## TASK BRIEF
Which lines hold the word "tabular"? Copy each of them from the material.
== EXTRACTED DATA ==
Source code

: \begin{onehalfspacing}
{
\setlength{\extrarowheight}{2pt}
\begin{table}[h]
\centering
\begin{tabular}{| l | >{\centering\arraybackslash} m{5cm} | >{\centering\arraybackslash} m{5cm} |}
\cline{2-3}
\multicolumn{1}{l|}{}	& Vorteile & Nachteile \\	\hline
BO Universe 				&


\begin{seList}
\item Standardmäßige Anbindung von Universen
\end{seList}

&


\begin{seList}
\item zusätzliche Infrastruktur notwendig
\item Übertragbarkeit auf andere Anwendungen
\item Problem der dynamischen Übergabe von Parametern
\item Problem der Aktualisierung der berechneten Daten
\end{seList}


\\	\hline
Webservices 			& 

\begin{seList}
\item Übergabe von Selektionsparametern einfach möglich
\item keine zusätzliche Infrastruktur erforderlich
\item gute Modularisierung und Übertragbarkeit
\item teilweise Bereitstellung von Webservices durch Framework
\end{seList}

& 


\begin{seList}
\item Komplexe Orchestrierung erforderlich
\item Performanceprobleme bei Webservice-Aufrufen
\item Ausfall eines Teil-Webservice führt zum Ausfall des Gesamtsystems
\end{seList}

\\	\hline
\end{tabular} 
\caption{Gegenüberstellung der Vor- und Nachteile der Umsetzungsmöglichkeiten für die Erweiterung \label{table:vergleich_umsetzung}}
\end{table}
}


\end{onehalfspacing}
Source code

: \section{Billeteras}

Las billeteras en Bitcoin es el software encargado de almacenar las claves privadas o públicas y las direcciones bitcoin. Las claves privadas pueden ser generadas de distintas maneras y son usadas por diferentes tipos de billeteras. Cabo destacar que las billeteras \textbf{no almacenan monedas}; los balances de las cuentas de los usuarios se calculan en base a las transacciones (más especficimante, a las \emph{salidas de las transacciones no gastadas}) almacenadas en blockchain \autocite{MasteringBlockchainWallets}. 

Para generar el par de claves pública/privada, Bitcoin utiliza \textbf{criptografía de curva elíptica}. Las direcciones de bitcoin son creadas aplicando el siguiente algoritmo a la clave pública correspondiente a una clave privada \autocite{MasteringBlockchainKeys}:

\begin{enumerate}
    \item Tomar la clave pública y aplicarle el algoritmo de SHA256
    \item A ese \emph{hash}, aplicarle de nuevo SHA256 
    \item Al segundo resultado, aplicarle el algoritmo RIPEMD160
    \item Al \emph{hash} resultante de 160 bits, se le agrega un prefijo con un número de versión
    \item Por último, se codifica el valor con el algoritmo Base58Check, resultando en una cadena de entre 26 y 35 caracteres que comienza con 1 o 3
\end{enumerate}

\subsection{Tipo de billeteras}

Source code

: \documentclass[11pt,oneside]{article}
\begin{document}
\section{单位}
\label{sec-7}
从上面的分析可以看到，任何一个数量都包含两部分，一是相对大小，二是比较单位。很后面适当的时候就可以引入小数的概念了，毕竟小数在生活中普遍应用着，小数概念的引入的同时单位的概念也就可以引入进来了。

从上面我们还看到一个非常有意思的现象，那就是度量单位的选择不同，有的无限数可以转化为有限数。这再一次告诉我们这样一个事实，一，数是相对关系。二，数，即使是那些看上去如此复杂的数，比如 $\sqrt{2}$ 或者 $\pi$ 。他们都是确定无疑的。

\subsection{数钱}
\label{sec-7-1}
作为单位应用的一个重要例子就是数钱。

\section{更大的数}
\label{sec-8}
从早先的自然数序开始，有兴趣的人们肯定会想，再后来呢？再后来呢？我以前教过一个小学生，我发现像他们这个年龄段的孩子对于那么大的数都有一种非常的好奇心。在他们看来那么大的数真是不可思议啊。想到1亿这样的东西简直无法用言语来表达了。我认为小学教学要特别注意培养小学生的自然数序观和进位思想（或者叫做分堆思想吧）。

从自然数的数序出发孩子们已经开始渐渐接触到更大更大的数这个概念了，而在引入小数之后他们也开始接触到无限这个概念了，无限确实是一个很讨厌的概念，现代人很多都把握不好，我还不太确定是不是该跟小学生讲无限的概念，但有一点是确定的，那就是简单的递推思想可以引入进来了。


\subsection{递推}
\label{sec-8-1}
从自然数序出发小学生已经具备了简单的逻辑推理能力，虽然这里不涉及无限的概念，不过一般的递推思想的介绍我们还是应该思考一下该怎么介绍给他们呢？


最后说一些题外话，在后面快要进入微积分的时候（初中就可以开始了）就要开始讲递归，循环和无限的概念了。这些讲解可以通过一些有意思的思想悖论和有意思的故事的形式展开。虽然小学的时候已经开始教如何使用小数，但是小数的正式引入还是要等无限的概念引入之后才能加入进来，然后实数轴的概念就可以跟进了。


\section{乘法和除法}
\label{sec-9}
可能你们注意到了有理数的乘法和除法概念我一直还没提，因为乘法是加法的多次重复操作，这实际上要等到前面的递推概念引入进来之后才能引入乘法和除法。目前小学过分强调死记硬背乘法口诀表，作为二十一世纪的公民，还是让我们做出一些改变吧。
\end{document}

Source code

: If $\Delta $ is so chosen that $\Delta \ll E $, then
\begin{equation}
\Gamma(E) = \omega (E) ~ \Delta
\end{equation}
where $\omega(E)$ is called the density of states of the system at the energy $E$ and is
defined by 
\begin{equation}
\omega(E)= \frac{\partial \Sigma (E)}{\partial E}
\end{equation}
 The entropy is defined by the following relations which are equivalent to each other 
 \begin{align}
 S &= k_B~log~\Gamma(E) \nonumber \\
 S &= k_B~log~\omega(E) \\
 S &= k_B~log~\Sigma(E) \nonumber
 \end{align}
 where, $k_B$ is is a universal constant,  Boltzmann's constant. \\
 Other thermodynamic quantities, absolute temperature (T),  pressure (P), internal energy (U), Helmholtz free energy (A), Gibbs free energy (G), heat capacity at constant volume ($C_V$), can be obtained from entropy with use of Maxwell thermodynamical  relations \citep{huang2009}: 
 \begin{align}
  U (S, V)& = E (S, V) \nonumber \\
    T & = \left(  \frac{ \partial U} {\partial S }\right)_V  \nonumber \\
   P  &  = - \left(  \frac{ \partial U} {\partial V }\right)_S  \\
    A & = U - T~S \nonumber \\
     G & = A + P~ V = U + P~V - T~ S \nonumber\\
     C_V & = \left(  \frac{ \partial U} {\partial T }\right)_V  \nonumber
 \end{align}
===
## RESPONSE TO THE TASK
\begin{tabular}{| l | >{\centering\arraybackslash} m{5cm} | >{\centering\arraybackslash} m{5cm} |}
\end{tabular} 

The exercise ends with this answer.